After the spawning season, summer home ranges for flatheads in Buffalo Springs were the largest of the year, ranging from 8 to 125 acres. The summer average was 32 acres. Summer territories were shallower than at any other season, even though water temperatures in the muddy lake topped 80˚F. While other gamefish species retreat to deeper, cooler water in summer, it’s obvious that flatheads relish the steamy shallows.
As water temperatures declined in fall, flathead activity moved again to mid-depths and then shifted to deep water as winter set in. Fall patterns and haunts can be expected to mimic spring preferences—middle depths, where shallow cover intercepts deeper water.
A few nuances of flathead behavior are worth noting from the Texas Tech study. Weller and Winter found that home range size did not differ much for males or females. Also, they found no difference in territory size that could be related to the size of the subject fish. In fact, their largest test subject, a respectable 40-pounder, had the smallest home range. Her territory encompassed an area just the size of a city block. When targeting trophy flatheads, therefore, an angler might be looking for a range that includes less than one percent of a reservoir’s surface area.
The study authors suggested that big flatheads don’t need large ranges because they select and defend the best habitat, where cover, temperature, and food are optimum. Flatheads, in fact, are known to be cannibalistic and won’t share territories quietly. A single brushpile in a river or lake likely will hold only one large flathead. A single rock outcrop likely will hold only one sizable fish, too, at least until the spawning season arrives and nesting activities override the need for solitude.
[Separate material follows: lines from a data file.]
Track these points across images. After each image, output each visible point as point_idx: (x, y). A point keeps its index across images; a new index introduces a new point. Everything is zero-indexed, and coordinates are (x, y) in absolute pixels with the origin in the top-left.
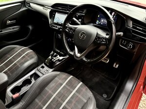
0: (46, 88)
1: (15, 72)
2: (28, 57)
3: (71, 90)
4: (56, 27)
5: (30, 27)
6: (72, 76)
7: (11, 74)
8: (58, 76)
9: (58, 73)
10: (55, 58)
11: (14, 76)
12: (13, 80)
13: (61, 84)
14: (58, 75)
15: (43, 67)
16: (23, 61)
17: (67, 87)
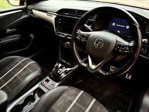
0: (53, 107)
1: (16, 88)
2: (31, 69)
3: (83, 108)
4: (63, 35)
5: (32, 36)
6: (82, 92)
7: (10, 90)
8: (66, 92)
9: (66, 87)
10: (61, 70)
11: (15, 92)
12: (13, 97)
13: (71, 102)
14: (66, 90)
15: (47, 81)
16: (24, 74)
17: (78, 105)
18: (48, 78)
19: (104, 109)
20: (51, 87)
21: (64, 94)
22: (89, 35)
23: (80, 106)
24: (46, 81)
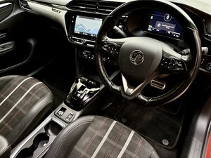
18: (63, 105)
19: (147, 144)
20: (70, 119)
21: (90, 128)
22: (121, 44)
23: (114, 144)
24: (61, 110)
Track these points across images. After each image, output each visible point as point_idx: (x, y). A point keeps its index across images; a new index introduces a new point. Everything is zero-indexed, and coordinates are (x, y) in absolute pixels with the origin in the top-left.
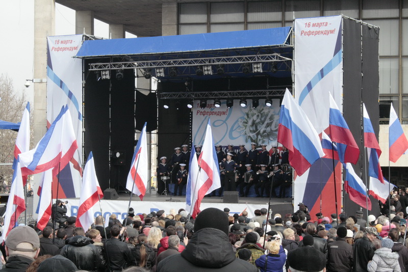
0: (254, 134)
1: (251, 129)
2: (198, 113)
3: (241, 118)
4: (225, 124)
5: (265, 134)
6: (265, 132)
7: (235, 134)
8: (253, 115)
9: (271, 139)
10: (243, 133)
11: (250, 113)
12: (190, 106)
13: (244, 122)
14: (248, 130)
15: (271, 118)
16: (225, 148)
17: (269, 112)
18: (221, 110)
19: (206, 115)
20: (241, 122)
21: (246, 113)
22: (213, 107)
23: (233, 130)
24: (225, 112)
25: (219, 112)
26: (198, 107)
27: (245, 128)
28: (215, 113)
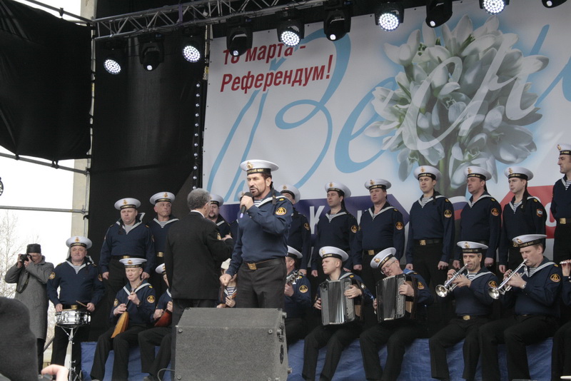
0: (435, 142)
1: (424, 124)
2: (224, 83)
3: (381, 84)
4: (320, 112)
5: (477, 138)
6: (477, 128)
7: (358, 150)
8: (429, 69)
9: (506, 156)
10: (393, 141)
11: (419, 61)
12: (191, 54)
13: (396, 100)
14: (409, 129)
15: (507, 71)
16: (321, 208)
17: (497, 46)
18: (309, 63)
20: (383, 99)
21: (402, 62)
22: (279, 56)
23: (353, 133)
24: (323, 68)
25: (301, 70)
26: (226, 63)
27: (397, 123)
28: (286, 77)
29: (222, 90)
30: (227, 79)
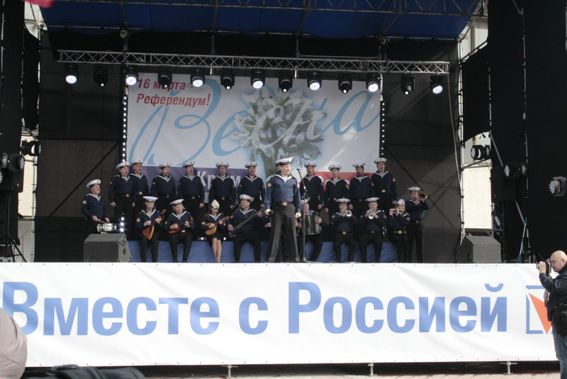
0: (270, 145)
1: (263, 136)
2: (139, 98)
3: (239, 113)
4: (203, 123)
5: (293, 146)
6: (292, 141)
7: (226, 145)
8: (266, 109)
9: (306, 156)
10: (246, 143)
11: (261, 105)
13: (247, 122)
14: (255, 137)
15: (307, 116)
16: (204, 173)
17: (302, 104)
19: (159, 104)
20: (240, 121)
21: (251, 104)
22: (176, 88)
23: (223, 135)
24: (204, 100)
25: (191, 99)
26: (140, 87)
27: (248, 134)
28: (181, 101)
29: (138, 102)
30: (141, 96)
Anglers should understand that flathead feeding activity peaks at night, and the best fishing therefore comes after dark, as it did for Doug Stange and Toad Smith. The day versus night difference might not be significant in muddy lakes like Buffalo Springs, but in clear lakes, flatheads are largely nocturnal.
Within any given cove or lake arm, flathead abundance is directly related to cover density. The more dense the cover, the more big flatheads a body of water will support. Weller and Winter noted that good cover in Buffalo Springs Lake was limited, and they suggest that managers can increase flathead numbers by placing riprap and brushpiles in prime zones. In fact, some managers have found that the same brushpiles they build for crappies and bass also will support catfish.
Now that the science of early season flathead action is in public hands, all that remains is to put the knowledge to work. History dictates that a little knowledge can be dangerous, though, and evolving wisdom holds that big flatheads are rare, deserving more conservation as more people understand and exploit their seasonal patterns.
We should note that the findings of Weller and Winter were from a small, turbid reservoir with a small population of flatheads where movements were artificially limited. Confirming those conclusions in major reservoirs and clear natural lakes over the rest of the flathead’s range are further steps to be taken by fisheries scientists.
Meanwhile, it might be more exciting to verify those patterns on a wider scale with a stout rod and reel. Maybe we should do a little hook-and-line surveying with some livebait and an 8/0 circle hook, while we wait for the next tracking study to be published.